CDK is the safer recommendation for many teams because it aligns with how AWS already works. It’s easier to justify, easier to hire for, and usually better for first-party service coverage.
But if I’m being honest about what I enjoy using more in TypeScript, it’s Pulumi.
Pulumi often feels less like infrastructure templating and more like engineering. That matters. It makes teams more willing to maintain the code, not just tolerate it.
Still, I wouldn’t recommend Pulumi blindly. If your org is heavily AWS-native, conservative, and operationally anchored in CloudFormation, CDK may be the smarter choice even if it’s less pleasant.
So the final call is:
- Choose CDK for AWS depth and organizational fit
- Choose Pulumi for flexibility and developer experience
If you’re stuck between them and your environment is standard AWS app infrastructure, pick CDK and move on.
If you already know your world includes non-AWS systems and you want one TypeScript-based infrastructure workflow, pick Pulumi.
FAQ
Is Pulumi better than AWS CDK for TypeScript?

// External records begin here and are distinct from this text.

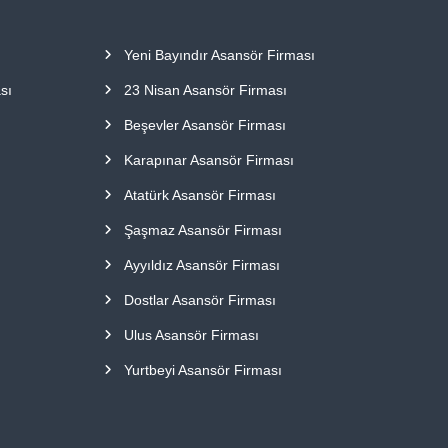
Yeni Bayındır Asansör Firması
sı
23 Nisan Asansör Firması
Beşevler Asansör Firması
Karapınar Asansör Firması
Atatürk Asansör Firması
Şaşmaz Asansör Firması
Ayyıldız Asansör Firması
Dostlar Asansör Firması
Ulus Asansör Firması
Yurtbeyi Asansör Firması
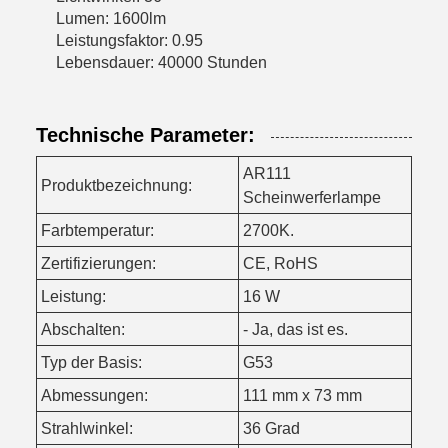
Lumen: 1600lm
Leistungsfaktor: 0.95
Lebensdauer: 40000 Stunden
Technische Parameter:
AR111
Produktbezeichnung:
Scheinwerferlampe
Farbtemperatur:
2700K.
Zertifizierungen:
CE, RoHS
Leistung:
16 W
Abschalten:
- Ja, das ist es.
Typ der Basis:
G53
Abmessungen:
111 mm x 73 mm
Strahlwinkel:
36 Grad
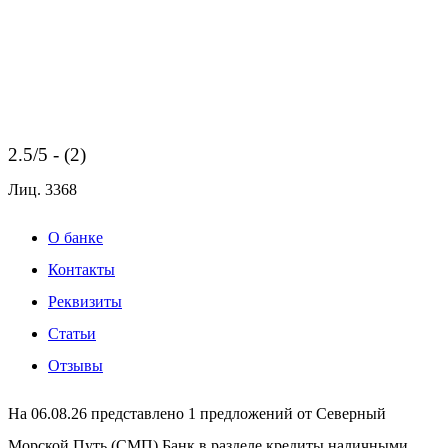
2.5/5 - (2)
Лиц.
3368
О банке
Контакты
Реквизиты
Статьи
Отзывы
На 06.08.26 представлено 1 предложений от Северный
Морской Путь (СМП) Банк в разделе кредиты наличными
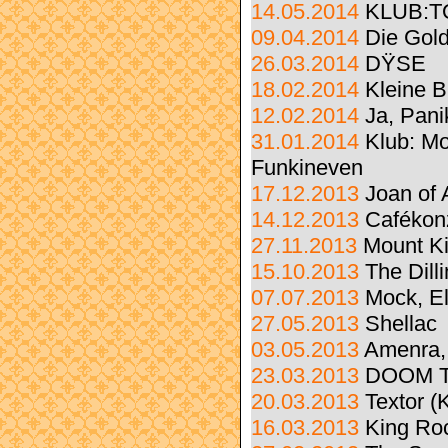
14.05.2014
KLUB:T
09.04.2014
Die Gol
26.03.2014
DŸSE
18.02.2014
Kleine B
12.02.2014
Ja, Pani
31.01.2014
Klub: Mo
Funkineven
17.12.2013
Joan of 
14.12.2013
Cafékonz
27.11.2013
Mount Ki
15.10.2013
The Dill
07.07.2013
Mock, El
27.05.2013
Shellac
03.05.2013
Amenra, 
23.03.2013
DOOM TI
20.03.2013
Textor (
16.03.2013
King Ro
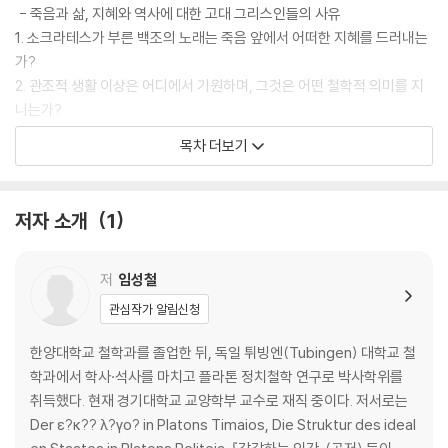
- 죽음과 삶, 지혜와 역사에 대한 고대 그리스인들의 사유
1. 소크라테스가 부른 백조의 노래는 죽음 앞에서 어떠한 지혜를 드러내는
가?
2. 관조적 생활 이상은 어디에서 기원하며, 그것은 어떤 철학적 의미를 지
니는가?
3. 헤라클레이토스에게서 수학과 로고스는 어떤 관계를 맺는가?
목차 더보기
4. 고대 그리스인은 인간을 어떻게 이해했는가?
5. 플라톤은 역사를 어떻게 이해했으며, 그의 사상은 역사철학에 어떤 의
의를 지니는가?
저자 소개
1
6. 플라톤에게 우연이란 무엇이며, 그것은 그의 철학 체계에서 어떤 위상
을 점하는가?
7. 고대 그리스 여성철학자들은 어떤 철학적 목소리를 냈는가?
저
임성철
관심작가 알림신청
제2부 헬레니즘 사상의 실천적 지혜와 내면성
- 나를 다스리는 삶의 기술과 관계의 거리
한양대학교 철학과를 졸업한 뒤, 독일 튀빙엔(Tubingen) 대학교 철
1. 고대인에게 자기 자신 안으로 물러남은 무엇을 말하며, 그것은 헬레니즘
학과에서 학사·석사를 마치고 플라톤 정치철학 연구로 박사학위를
정신사에서 어떤 철학적·종교적 지평을 여는가?
취득했다. 현재 경기대학교 교양학부 교수로 재직 중이다. 저서로는
2. 노예 철학자 에픽테토스는 폭정의 시대에 어떻게 내적 자유를 쟁취했는
Der ε?κ?? λ?γο? in Platons Timaios, Die Struktur des ideal
가?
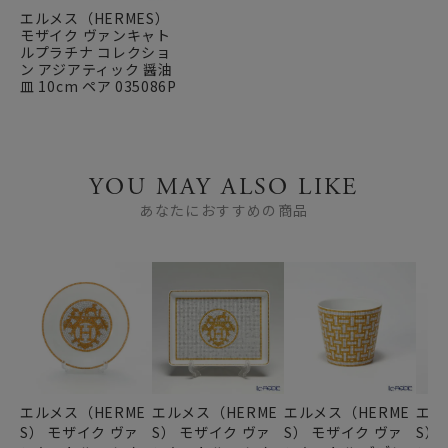
エルメス（HERMES）
モザイク ヴァンキャト
ルプラチナ コレクショ
ン アジアティック 醤油
皿 10cm ペア 035086P
YOU MAY ALSO LIKE
あなたにおすすめの商品
エルメス（HERME
エルメス（HERME
エルメス（HERME
エル
S） モザイク ヴァ
S） モザイク ヴァ
S） モザイク ヴァ
S）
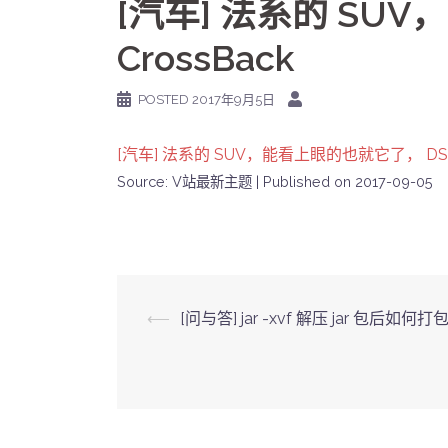
[汽车] 法系的 SU
CrossBack
POSTED
2017年9月5日
[汽车] 法系的 SUV，能看上眼的也就它了， DS7 
Source: V站最新主题
Published on 2017-09-05
Post
⟵
[问与答] jar -xvf 解压 jar 包后如何打
navigation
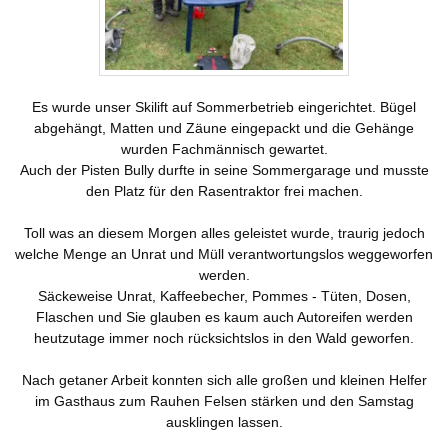
Es wurde unser Skilift auf Sommerbetrieb eingerichtet. Bügel
abgehängt, Matten und Zäune eingepackt und die Gehänge
wurden Fachmännisch gewartet.
Auch der Pisten Bully durfte in seine Sommergarage und musste
den Platz für den Rasentraktor frei machen.
Toll was an diesem Morgen alles geleistet wurde, traurig jedoch
welche Menge an Unrat und Müll verantwortungslos weggeworfen
werden.
Säckeweise Unrat, Kaffeebecher, Pommes - Tüten, Dosen,
Flaschen und Sie glauben es kaum auch Autoreifen werden
heutzutage immer noch rücksichtslos in den Wald geworfen.
Nach getaner Arbeit konnten sich alle großen und kleinen Helfer
im Gasthaus zum Rauhen Felsen stärken und den Samstag
ausklingen lassen.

For pure TypeScript developer experience, I think yes. It usually feels more natural. But that doesn’t mean it’s better overall. If you’re deeply AWS-focused, CDK can still be the better choice.
Which is best for AWS-only teams?
Usually AWS CDK.
It’s closer to AWS, often gets new service support faster, and fits better with AWS-native operations. That’s hard to beat if AWS is your whole platform.
Which is best for startups?
Depends on the startup.
If the startup uses AWS plus Cloudflare, GitHub, Datadog, maybe Kubernetes later — Pulumi is often the better fit.
If the startup is just building on core AWS services and wants a simple, reliable path — CDK is a very sensible choice.
What are the key differences between Pulumi and CDK?
The key differences are:
- deployment engine: Pulumi engine vs CloudFormation
- scope: broader platform support vs AWS-first focus
- TypeScript feel: more natural in Pulumi, more AWS-shaped in CDK
- operations: Pulumi state model vs AWS-managed CloudFormation stacks
- service support: CDK often stronger for brand-new AWS features
Can you migrate from CDK to Pulumi or the other way around?
Yes, but don’t expect it to be fun.
You’re not just translating syntax. You’re changing deployment models, state handling, and often how you structure infrastructure code. It’s possible, but it’s a real migration, not a search-and-replace job.